Per Galileo, i concetti di esperienza e verifica assumono un significato inconfondibile e originale:


- L'esperienza è frutto di una elaborazione teorico matematica dei dati, che si conclude con la verifica
empirica, ed è quindi ben diversa dall'esperienza ordinaria poiché può essere ingannevole e non ha valore
scientifico se non viene legittimata dall'esperimento
- l'esperimento è una procedura complessa volta a creare le condizioni necessarie affinché un certo
evento possa prodursi, lo scienziato è dunque costretto a creare condizioni su misura che spesso non
esistono nella realtà ma soltanto in laboratorio. Proprio per questo ricorre ai celebri esperimenti mentali in
cui ricorre una sorta di fisica ideale per formulare verificare le ipotesi.

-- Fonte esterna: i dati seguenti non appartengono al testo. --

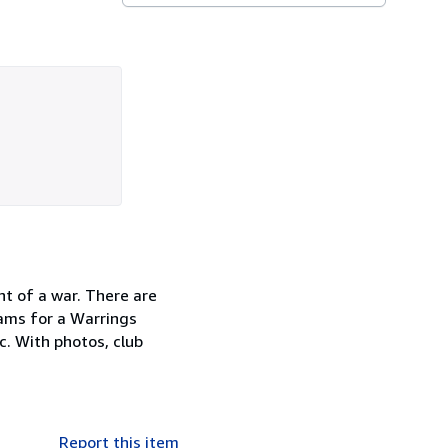
nt of a war. There are
rams for a Warrings
c. With photos, club
Report this item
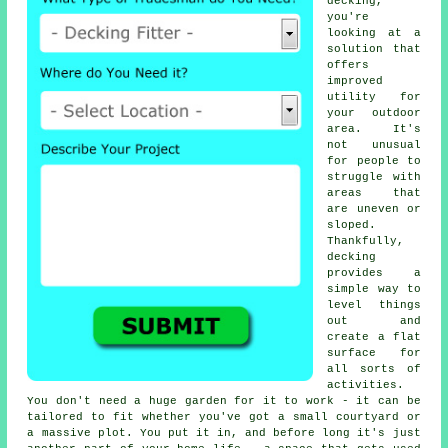
decking,
you're
looking at a
solution that
offers
improved
utility for
your outdoor
area. It's
not unusual
for people to
struggle with
areas that
are uneven or
sloped.
Thankfully,
decking
provides a
simple way to
level things
out and
create a flat
surface for
all sorts of
activities.
You don't need a huge garden for it to work - it can be
tailored to fit whether you've got a small courtyard or
a massive plot. You put it in, and before long it's just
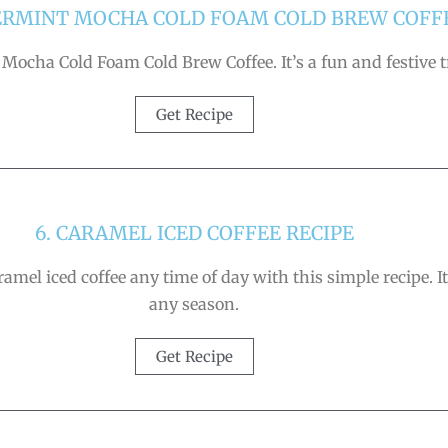
PERMINT MOCHA COLD FOAM COLD BREW COFF
 Mocha Cold Foam Cold Brew Coffee. It’s a fun and festive tr
Get Recipe
6. CARAMEL ICED COFFEE RECIPE
ramel iced coffee any time of day with this simple recipe. It
any season.
Get Recipe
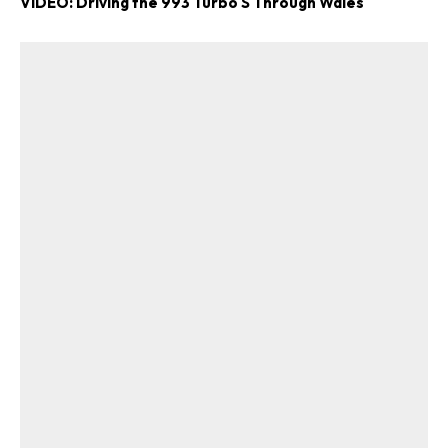
VIDEO: Driving the 993 Turbo S Through Wales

 Galileo Galilei perviene quindi alla struttura concettuale che costituisce lo schema teorico della scienza
moderna, secondo il quale la natura è regolata da un ordine oggettivo e causalmente organizzato di
relazioni governate da leggi, e che la scienza è un sapere matematico sperimentale
intersoggettivamente valido.
Afferma che le opere della natura non possono essere giudicate con un metro puramente umano e non
dobbiamo cercare il perché la natura opera in un certo modo, ma soltanto come opera. Con ciò non intende
negare l'esistenza di finalità e di essenza ma semplicemente accantonarle, non essendo dato alla mente
umana di conoscerle.
Ribatte che lo scienziato deve occuparsi esclusivamente delle leggi che regolano i fatti.
Distingue tra proprietà oggettive e proprietà soggettive dei corpi di tipo atomistico democriteo: le
proprietà oggettive caratterizzano i corpi in quanto tali, mentre le proprietà soggettive esistono soltanto in
relazione ai nostri sensi.
Il metodo sperimentale di Galileo esige quindi una sorta di fiducia originaria dell'uniformità dell'ordine
naturale, e presuppone la convinzione che il comportamento dalla natura segua leggi necessarie e
immutabili.

Quanto alla fiducia nelle verità assolute della scienza, viene confortata mediante la teoria secondo cui
conoscenze umane e conoscenze divina risultino simili per grado di certezza, e quindi le verità
matematiche, ad esempio, sono vere sia per noi quanto per Dio.